Entries drawn from a collection:

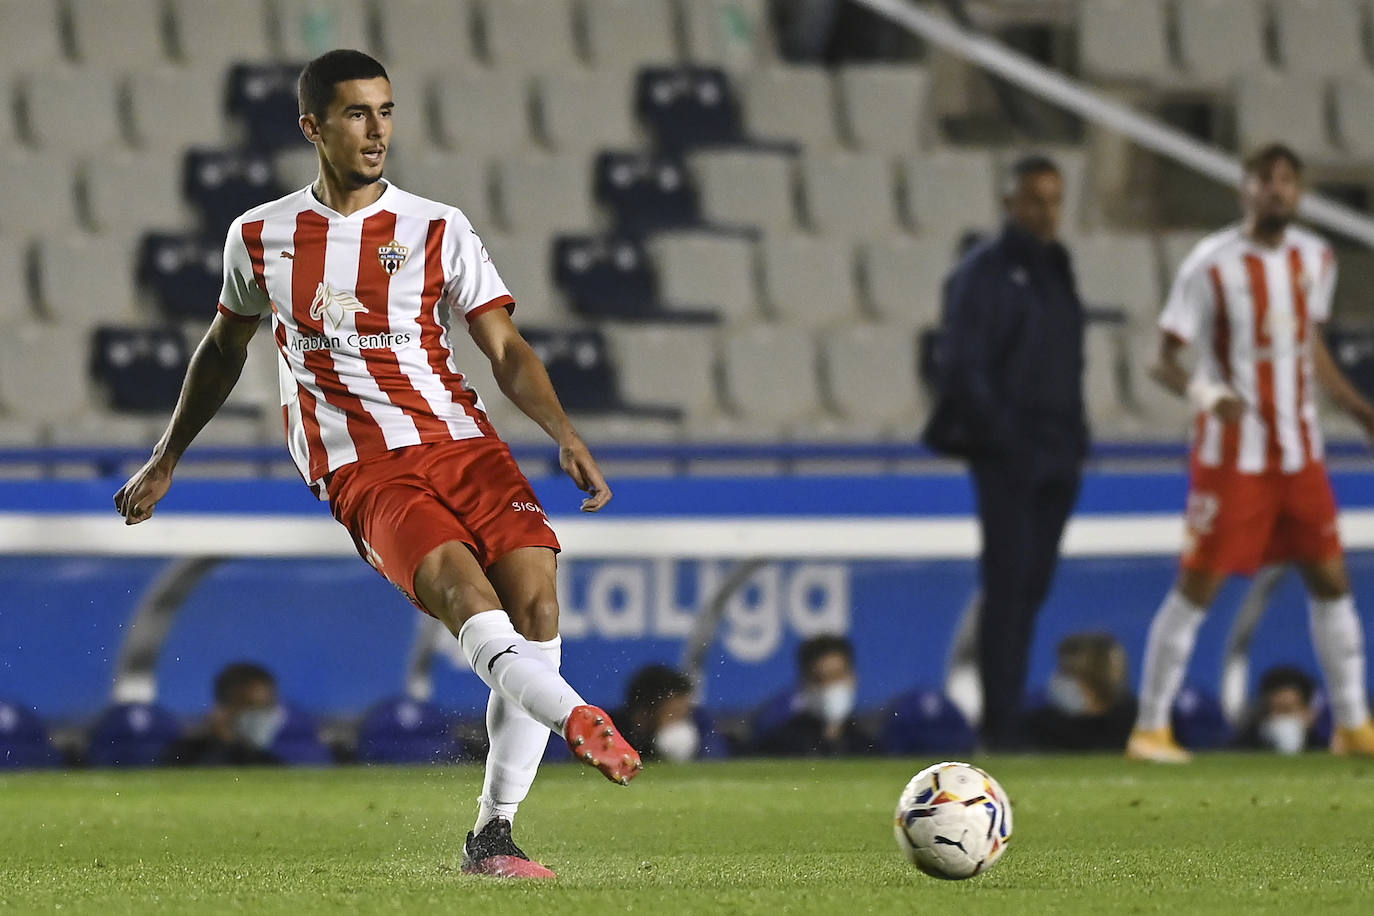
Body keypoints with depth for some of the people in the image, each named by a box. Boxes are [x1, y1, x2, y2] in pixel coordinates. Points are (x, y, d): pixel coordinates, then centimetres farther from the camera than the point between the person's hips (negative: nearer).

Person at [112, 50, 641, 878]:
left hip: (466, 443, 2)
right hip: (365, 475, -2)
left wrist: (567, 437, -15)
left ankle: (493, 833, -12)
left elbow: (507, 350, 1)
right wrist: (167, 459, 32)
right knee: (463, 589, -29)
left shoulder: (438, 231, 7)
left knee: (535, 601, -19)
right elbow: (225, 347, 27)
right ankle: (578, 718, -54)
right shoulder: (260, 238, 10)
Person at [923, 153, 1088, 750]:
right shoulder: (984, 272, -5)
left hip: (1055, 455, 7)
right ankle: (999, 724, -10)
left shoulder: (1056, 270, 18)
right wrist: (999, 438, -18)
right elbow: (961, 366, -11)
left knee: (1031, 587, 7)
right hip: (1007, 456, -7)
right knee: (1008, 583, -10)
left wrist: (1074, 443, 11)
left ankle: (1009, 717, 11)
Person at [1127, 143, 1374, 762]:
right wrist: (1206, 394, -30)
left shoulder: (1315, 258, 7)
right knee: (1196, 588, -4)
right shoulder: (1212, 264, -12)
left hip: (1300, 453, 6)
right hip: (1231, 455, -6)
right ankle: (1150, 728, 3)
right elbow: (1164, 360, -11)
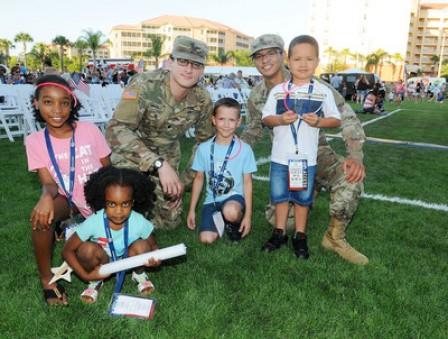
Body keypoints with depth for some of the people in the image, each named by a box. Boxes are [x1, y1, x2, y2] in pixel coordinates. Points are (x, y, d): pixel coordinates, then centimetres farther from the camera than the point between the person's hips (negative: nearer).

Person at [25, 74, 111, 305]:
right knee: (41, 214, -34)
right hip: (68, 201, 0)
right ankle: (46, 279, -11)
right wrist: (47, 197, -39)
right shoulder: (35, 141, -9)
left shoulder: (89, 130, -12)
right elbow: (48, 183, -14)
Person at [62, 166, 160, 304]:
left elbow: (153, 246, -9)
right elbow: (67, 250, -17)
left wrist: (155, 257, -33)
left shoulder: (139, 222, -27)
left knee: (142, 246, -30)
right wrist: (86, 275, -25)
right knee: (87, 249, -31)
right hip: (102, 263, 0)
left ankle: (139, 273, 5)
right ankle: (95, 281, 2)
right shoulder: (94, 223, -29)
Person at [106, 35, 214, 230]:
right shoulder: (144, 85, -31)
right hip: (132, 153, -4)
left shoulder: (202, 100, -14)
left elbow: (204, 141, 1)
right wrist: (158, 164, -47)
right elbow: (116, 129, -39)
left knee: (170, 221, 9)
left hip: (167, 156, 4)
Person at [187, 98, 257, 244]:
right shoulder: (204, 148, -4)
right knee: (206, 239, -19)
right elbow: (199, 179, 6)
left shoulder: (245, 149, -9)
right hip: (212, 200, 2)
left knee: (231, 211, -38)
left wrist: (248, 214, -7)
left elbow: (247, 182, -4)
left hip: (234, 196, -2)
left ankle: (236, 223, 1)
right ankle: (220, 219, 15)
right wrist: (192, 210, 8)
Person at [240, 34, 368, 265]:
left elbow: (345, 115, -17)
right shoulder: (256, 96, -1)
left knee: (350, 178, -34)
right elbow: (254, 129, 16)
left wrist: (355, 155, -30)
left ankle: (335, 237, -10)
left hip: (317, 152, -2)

DESCRIPTION OF THE TASK: Put every line of the records above into a JSON list of strings, one string per line, leaving out blank lines and the pictures.

WRITTEN SOLUTION:
[
  "Body keypoints with depth for some of the people in the image, each named by a box. Boxes are [x1, y1, x2, y2] in pixel coordinates. Points are (x, y, d): pixel coordinates, then centimetres farther from the camera than the point between the person's hips (negative: nearer).",
  "Person at [112, 50, 641, 878]:",
  "left hip: (466, 443, 2)",
  "right hip: (365, 475, -2)",
  "left wrist: (567, 437, -15)",
  "left ankle: (493, 833, -12)",
  "left elbow: (507, 350, 1)",
  "right wrist: (167, 459, 32)",
  "right knee: (463, 589, -29)",
  "left shoulder: (438, 231, 7)",
  "left knee: (535, 601, -19)",
  "right elbow: (225, 347, 27)",
  "right ankle: (578, 718, -54)",
  "right shoulder: (260, 238, 10)",
  "Person at [923, 153, 1088, 750]:",
  "right shoulder: (984, 272, -5)",
  "left hip: (1055, 455, 7)",
  "right ankle: (999, 724, -10)",
  "left shoulder: (1056, 270, 18)",
  "right wrist: (999, 438, -18)",
  "right elbow: (961, 366, -11)",
  "left knee: (1031, 587, 7)",
  "right hip: (1007, 456, -7)",
  "right knee: (1008, 583, -10)",
  "left wrist: (1074, 443, 11)",
  "left ankle: (1009, 717, 11)",
  "Person at [1127, 143, 1374, 762]:",
  "right wrist: (1206, 394, -30)",
  "left shoulder: (1315, 258, 7)",
  "right knee: (1196, 588, -4)",
  "right shoulder: (1212, 264, -12)",
  "left hip: (1300, 453, 6)",
  "right hip: (1231, 455, -6)",
  "right ankle: (1150, 728, 3)",
  "right elbow: (1164, 360, -11)",
  "Body keypoints with depth for some of the people in the image, each named by a box. Boxes are [x1, y1, x2, y2] in pixel coordinates. Points are (x, y, d): pixel coordinates, then centimetres farther from the camera than the point between the person's hips (negative: nearer).",
  "Person at [25, 74, 111, 305]:",
  "right knee: (41, 214, -34)",
  "right hip: (68, 201, 0)",
  "right ankle: (46, 279, -11)",
  "right wrist: (47, 197, -39)",
  "right shoulder: (35, 141, -9)",
  "left shoulder: (89, 130, -12)",
  "right elbow: (48, 183, -14)",
  "Person at [62, 166, 160, 304]:",
  "left elbow: (153, 246, -9)",
  "right elbow: (67, 250, -17)",
  "left wrist: (155, 257, -33)",
  "left shoulder: (139, 222, -27)",
  "left knee: (142, 246, -30)",
  "right wrist: (86, 275, -25)",
  "right knee: (87, 249, -31)",
  "right hip: (102, 263, 0)",
  "left ankle: (139, 273, 5)",
  "right ankle: (95, 281, 2)",
  "right shoulder: (94, 223, -29)",
  "Person at [106, 35, 214, 230]:",
  "right shoulder: (144, 85, -31)",
  "right hip: (132, 153, -4)",
  "left shoulder: (202, 100, -14)",
  "left elbow: (204, 141, 1)",
  "right wrist: (158, 164, -47)",
  "right elbow: (116, 129, -39)",
  "left knee: (170, 221, 9)",
  "left hip: (167, 156, 4)",
  "Person at [187, 98, 257, 244]:",
  "right shoulder: (204, 148, -4)",
  "right knee: (206, 239, -19)",
  "right elbow: (199, 179, 6)",
  "left shoulder: (245, 149, -9)",
  "right hip: (212, 200, 2)",
  "left knee: (231, 211, -38)",
  "left wrist: (248, 214, -7)",
  "left elbow: (247, 182, -4)",
  "left hip: (234, 196, -2)",
  "left ankle: (236, 223, 1)",
  "right ankle: (220, 219, 15)",
  "right wrist: (192, 210, 8)",
  "Person at [240, 34, 368, 265]:",
  "left elbow: (345, 115, -17)",
  "right shoulder: (256, 96, -1)",
  "left knee: (350, 178, -34)",
  "right elbow: (254, 129, 16)",
  "left wrist: (355, 155, -30)",
  "left ankle: (335, 237, -10)",
  "left hip: (317, 152, -2)"
]